Das dritte Format, an dem unsre WiMaKo Kolleg im Rahmen der Tagung beteiligt war, das Mini-Barcamp „Digitale Kompetenzen im Wissenschaftsmanagement“, startete im Anschluss daran nach einer kurzen Kaffeepause. Betrachtet man sich, dass die Coronapandemie vielfach wie ein Katalysator auf die Digitalisierungsprozesse in deutschen Wissenschaftseinrichtungen gewirkt hat, stellt sich auch die Frage, was das für die digitalen Kompetenzen im Wissenschaftsmanagement bedeutet. In dem dazu angebotenen Barcampformat, das gemeinsam von Julia Wagner (ZWM), Katja Knuth-Herzig (WiMaKo) und Julia Rathke (KaWuM) durchgeführt wurde, hatten sich trotz der zahlreichen parallelen Sessions rund 30 Teilnehmende eingefunden, um ihr Wissen zum Thema auszutauschen und den Referentinnen mit auf den Weg zu geben, welche Bereiche der Digitalisierung im ZWM, in der Forschung und im Masterstudiengang Wissenschaftsmanagement künftig stärker adressieren werden sollten. Da für das Barcamp leider nur 75 Minuten Zeit eingeplant waren, standen bereits drei „virtuelle Themen-Tische“ vor Auswahl, um zu diskutieren, Wissen und Erfahrungen zu teilen, sowie sich untereinander zu vernetzen.

  • „What’s up today?“: Wie sieht der (digitale) Arbeitsalltag von Wissenschaftsmanager/innen aktuell aus? Welche Tools und Techniken werden genutzt?
  • „Digital Fuck-up“: Welche Herausforderungen der Digitalisierung begegnen den Wissenschaftsmanager/innen in ihren Institutionen? Wo und warum sind sie gescheitert? Was können wir daraus lernen?
  • „Digital-Soft-Skills“: Wie gestalten sich Zeitmanagement, Führung und Kommunikation in digitalen Settings?

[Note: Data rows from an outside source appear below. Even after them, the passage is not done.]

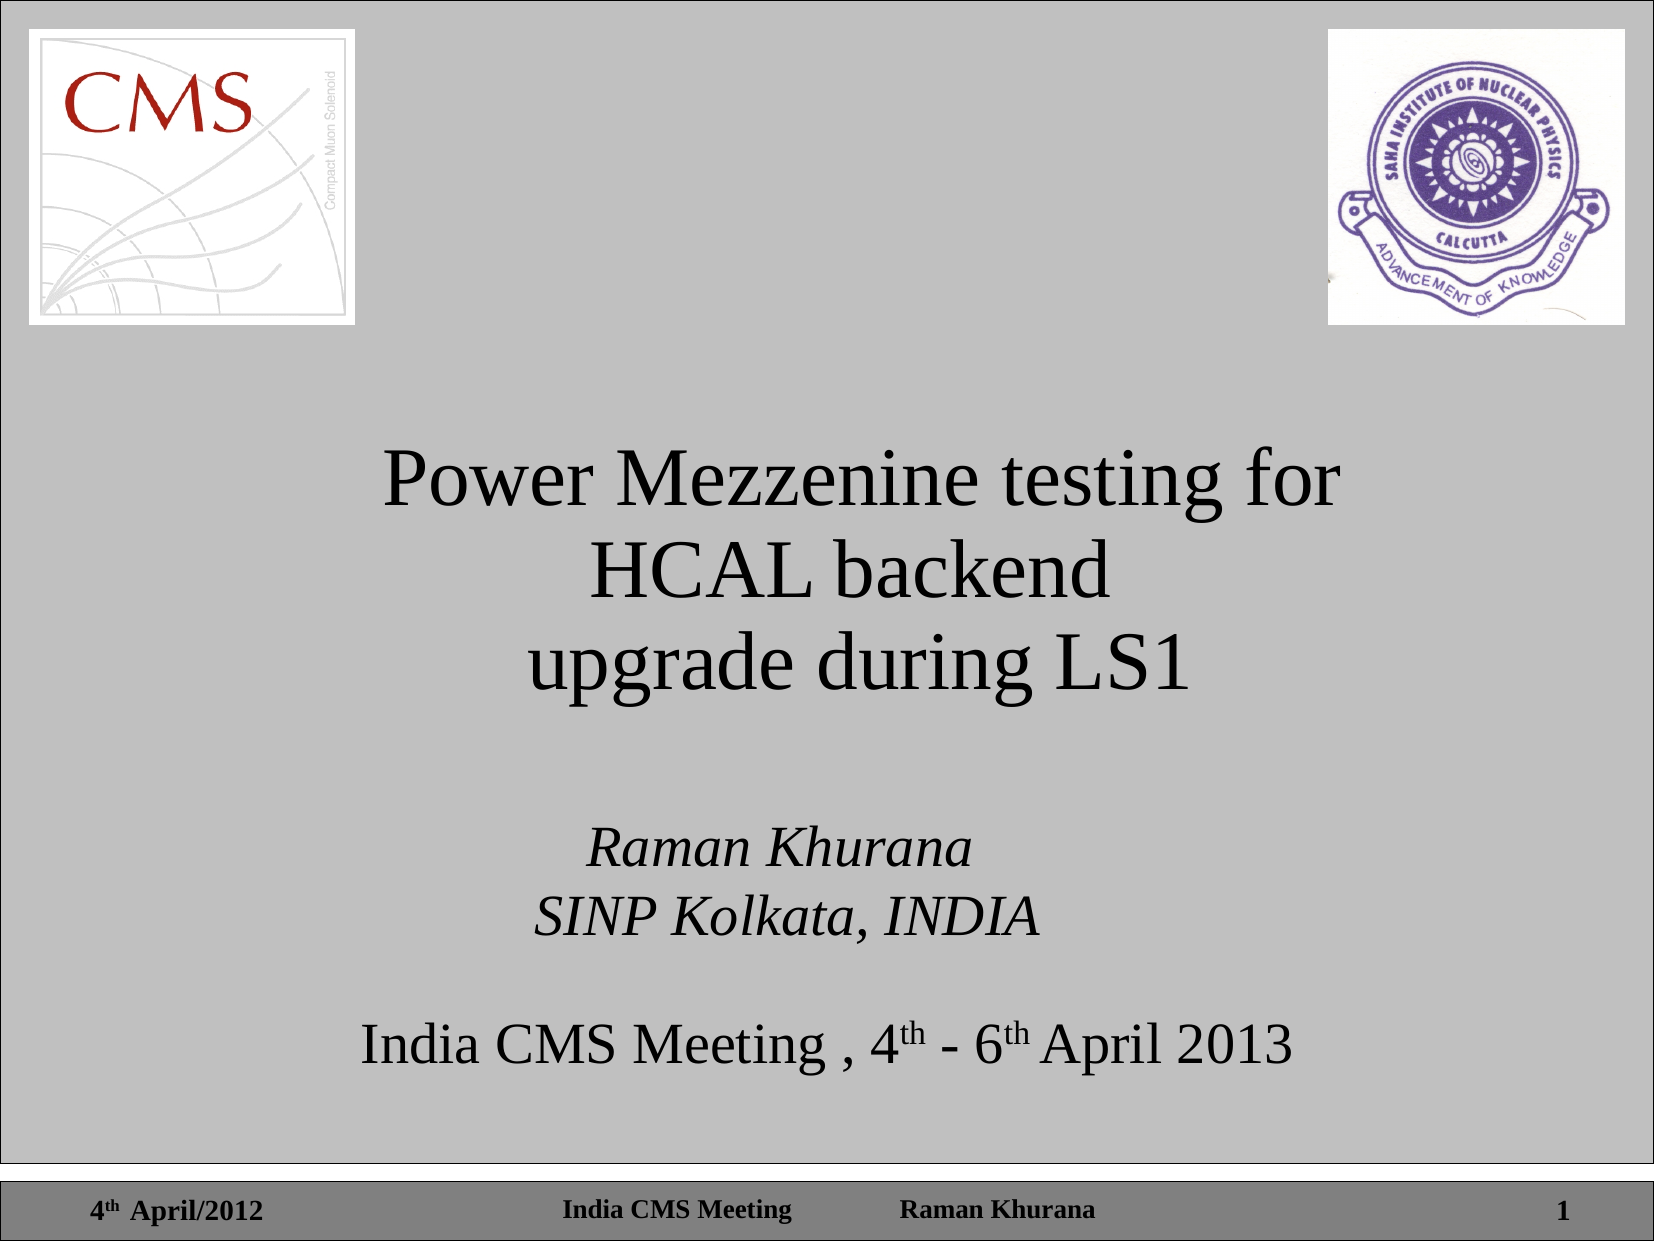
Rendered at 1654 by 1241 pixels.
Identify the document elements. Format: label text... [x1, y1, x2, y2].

text_box [0, 0, 1654, 1164]
text_box Power Mezzenine testing for HCAL backend upgrade during LS1 Raman Khurana SINP Kolkata, INDIA India CMS Meeting , 4th - 6th April 2013 [55, 423, 1619, 1087]
picture [29, 29, 355, 325]
picture [1328, 29, 1625, 325]
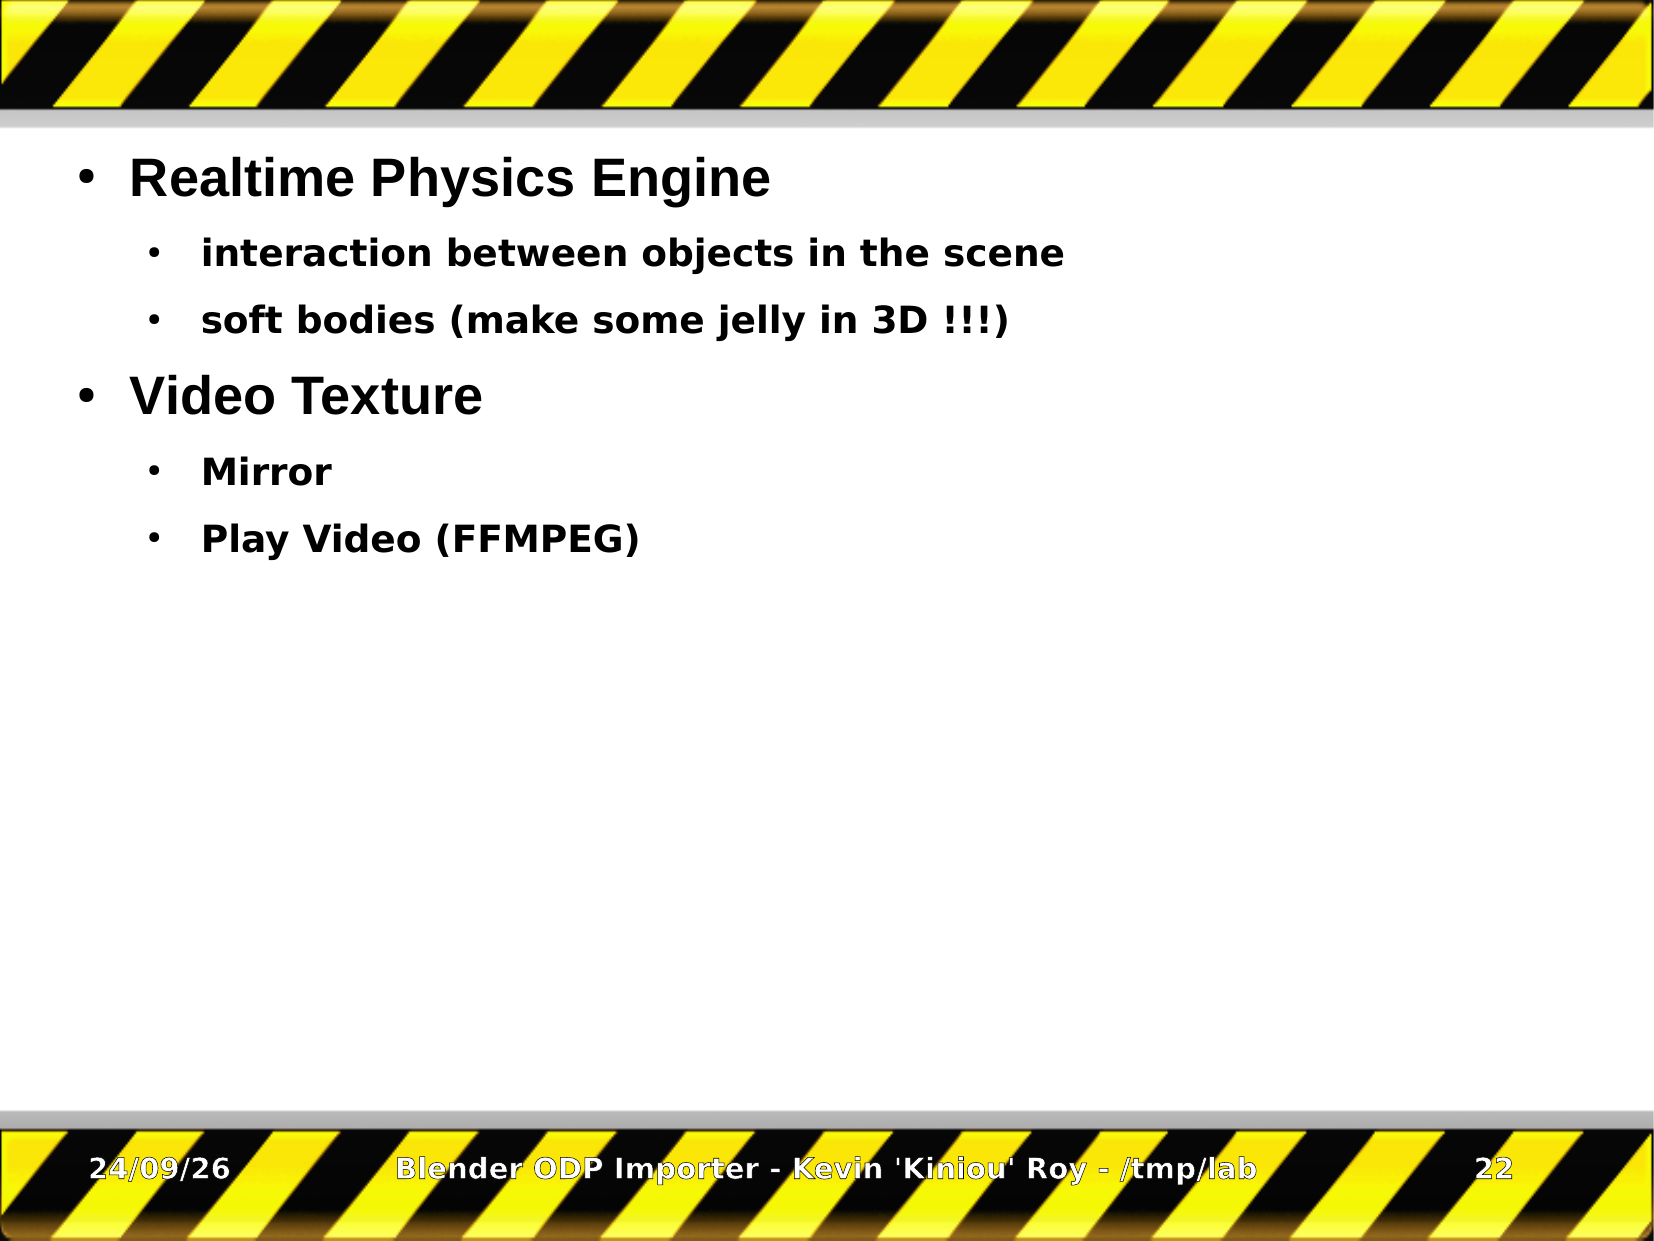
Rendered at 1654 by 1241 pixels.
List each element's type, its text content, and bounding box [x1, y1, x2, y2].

Mit diesen drei digitalen Räumen bei der Netzwerktagung soll das Gespräch zur Digitalisierung im Wissenschaftsmangement aber noch längst nicht beendet sein. Eine erste Wiederholung des Mini-Barcamp Formats wird es beim #WiMaKoForum am 8. Oktober 2021 geben, zu dem sich Interessierte gerne hier anmelden können.

Im nächsten Jahr wollen wir den Gesprächsfaden auch bei der nächsten Jahrestagung des Netzwerks Wissenschaftsmanagement neu aufgreifen. Dann hoffentlich wieder in Präsenz, damit wir nicht nur die Mittagspause hindurch, sondern auch in den Kaffeepausen weiter diskutieren und netzwerken können. Wir freuen uns drauf.